**GOAL OF THE EXERCISE**
From the first line to the last, copy the material word for word; pictures stay out.
+++ THE INPUT +++
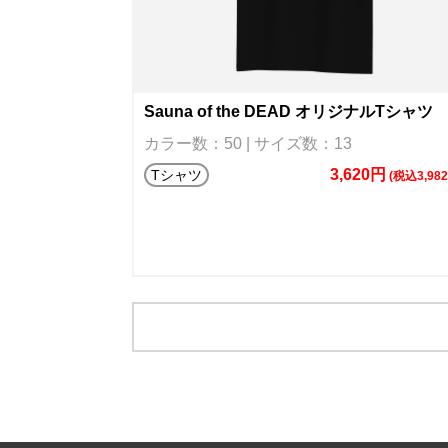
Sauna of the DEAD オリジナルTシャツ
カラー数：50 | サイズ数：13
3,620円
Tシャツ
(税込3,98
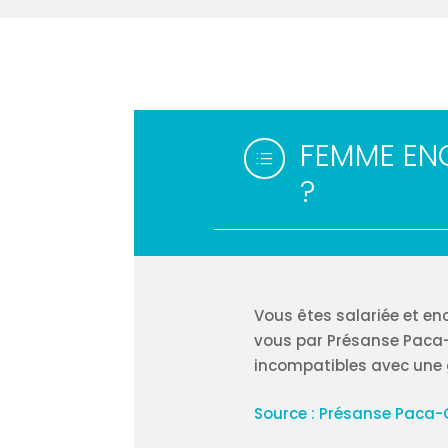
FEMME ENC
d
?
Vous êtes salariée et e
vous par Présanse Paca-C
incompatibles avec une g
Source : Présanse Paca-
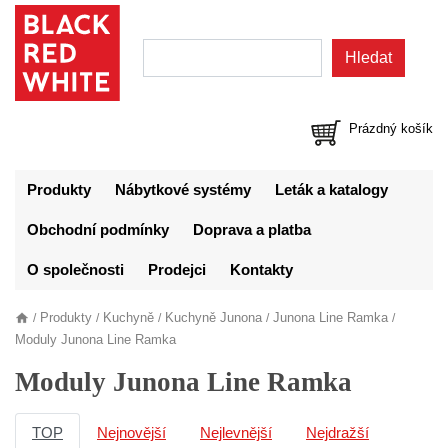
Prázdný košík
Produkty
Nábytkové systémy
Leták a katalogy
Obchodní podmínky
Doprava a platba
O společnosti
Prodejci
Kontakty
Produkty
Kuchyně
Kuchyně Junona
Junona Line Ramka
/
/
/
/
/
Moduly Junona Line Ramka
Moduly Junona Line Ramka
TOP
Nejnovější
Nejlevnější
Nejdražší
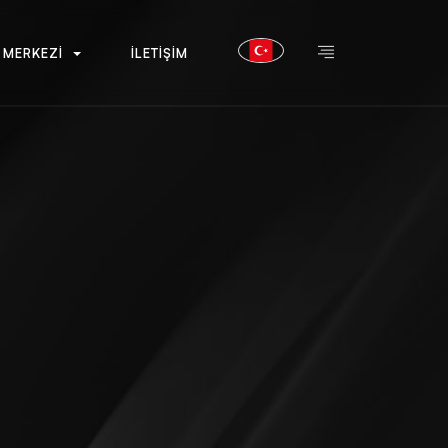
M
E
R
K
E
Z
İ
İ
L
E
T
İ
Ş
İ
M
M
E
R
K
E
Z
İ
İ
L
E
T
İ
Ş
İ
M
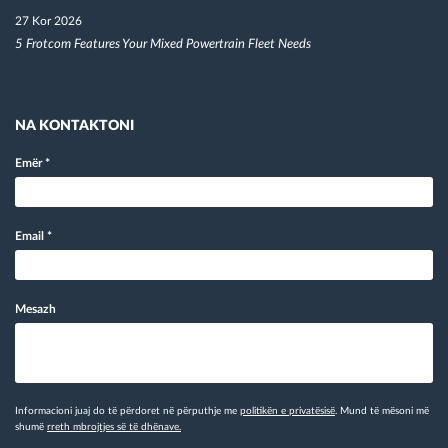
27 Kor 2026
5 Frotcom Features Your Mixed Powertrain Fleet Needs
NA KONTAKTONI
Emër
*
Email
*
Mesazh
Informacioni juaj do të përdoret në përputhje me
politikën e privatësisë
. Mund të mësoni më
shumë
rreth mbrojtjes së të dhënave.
+++
**ANSWER BOX**
Sauna of the DEAD オリジナルTシャツ
カラー数：50 | サイズ数：13
3,620円
Tシャツ
(税込3,98
FEMME ENC
d
?
Vous êtes salariée et e
vous par Présanse Paca-C
incompatibles avec une g
Source : Présanse Paca-
Prázdný košík
Produkty
Nábytkové systémy
Leták a katalogy
Obchodní podmínky
Doprava a platba
O společnosti
Prodejci
Kontakty
Produkty
Kuchyně
Kuchyně Junona
Junona Line Ramka
/
/
/
/
/
Moduly Junona Line Ramka
Moduly Junona Line Ramka
TOP
Nejnovější
Nejlevnější
Nejdražší
M
E
R
K
E
Z
İ
İ
L
E
T
İ
Ş
İ
M
M
E
R
K
E
Z
İ
İ
L
E
T
İ
Ş
İ
M
27 Kor 2026
5 Frotcom Features Your Mixed Powertrain Fleet Needs
NA KONTAKTONI
Emër
*
Email
*
Mesazh
Informacioni juaj do të përdoret në përputhje me
politikën e privatësisë
. Mund të mësoni më
shumë
rreth mbrojtjes së të dhënave.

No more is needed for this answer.